----- Data for this task -----
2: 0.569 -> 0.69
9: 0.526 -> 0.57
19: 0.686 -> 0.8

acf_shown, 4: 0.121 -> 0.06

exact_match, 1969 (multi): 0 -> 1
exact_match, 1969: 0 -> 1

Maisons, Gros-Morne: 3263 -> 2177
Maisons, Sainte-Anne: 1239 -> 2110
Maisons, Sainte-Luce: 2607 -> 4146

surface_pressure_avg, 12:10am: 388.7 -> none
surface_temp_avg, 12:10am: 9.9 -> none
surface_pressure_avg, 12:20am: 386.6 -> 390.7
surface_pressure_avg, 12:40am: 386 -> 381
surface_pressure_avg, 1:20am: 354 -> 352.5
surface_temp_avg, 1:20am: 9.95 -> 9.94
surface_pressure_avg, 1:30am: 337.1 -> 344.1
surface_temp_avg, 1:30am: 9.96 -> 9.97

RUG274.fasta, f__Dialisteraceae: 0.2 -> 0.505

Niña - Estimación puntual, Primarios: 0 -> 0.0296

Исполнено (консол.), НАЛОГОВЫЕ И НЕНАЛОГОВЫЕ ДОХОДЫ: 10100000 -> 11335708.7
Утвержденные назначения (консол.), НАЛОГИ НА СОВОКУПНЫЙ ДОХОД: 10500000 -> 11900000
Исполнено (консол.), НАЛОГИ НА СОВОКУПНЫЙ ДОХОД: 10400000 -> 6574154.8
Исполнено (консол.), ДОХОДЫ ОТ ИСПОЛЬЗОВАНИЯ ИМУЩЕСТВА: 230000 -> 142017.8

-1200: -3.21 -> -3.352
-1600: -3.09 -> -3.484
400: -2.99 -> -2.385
-----
Task objective: Everything from the line containing "9: 0.526 -> 0.57" through the last line above should be set down exactly; include no other lines.

Solution for this problem:
9: 0.526 -> 0.57
19: 0.686 -> 0.8

acf_shown, 4: 0.121 -> 0.06

exact_match, 1969 (multi): 0 -> 1
exact_match, 1969: 0 -> 1

Maisons, Gros-Morne: 3263 -> 2177
Maisons, Sainte-Anne: 1239 -> 2110
Maisons, Sainte-Luce: 2607 -> 4146

surface_pressure_avg, 12:10am: 388.7 -> none
surface_temp_avg, 12:10am: 9.9 -> none
surface_pressure_avg, 12:20am: 386.6 -> 390.7
surface_pressure_avg, 12:40am: 386 -> 381
surface_pressure_avg, 1:20am: 354 -> 352.5
surface_temp_avg, 1:20am: 9.95 -> 9.94
surface_pressure_avg, 1:30am: 337.1 -> 344.1
surface_temp_avg, 1:30am: 9.96 -> 9.97

RUG274.fasta, f__Dialisteraceae: 0.2 -> 0.505

Niña - Estimación puntual, Primarios: 0 -> 0.0296

Исполнено (консол.), НАЛОГОВЫЕ И НЕНАЛОГОВЫЕ ДОХОДЫ: 10100000 -> 11335708.7
Утвержденные назначения (консол.), НАЛОГИ НА СОВОКУПНЫЙ ДОХОД: 10500000 -> 11900000
Исполнено (консол.), НАЛОГИ НА СОВОКУПНЫЙ ДОХОД: 10400000 -> 6574154.8
Исполнено (консол.), ДОХОДЫ ОТ ИСПОЛЬЗОВАНИЯ ИМУЩЕСТВА: 230000 -> 142017.8

-1200: -3.21 -> -3.352
-1600: -3.09 -> -3.484
400: -2.99 -> -2.385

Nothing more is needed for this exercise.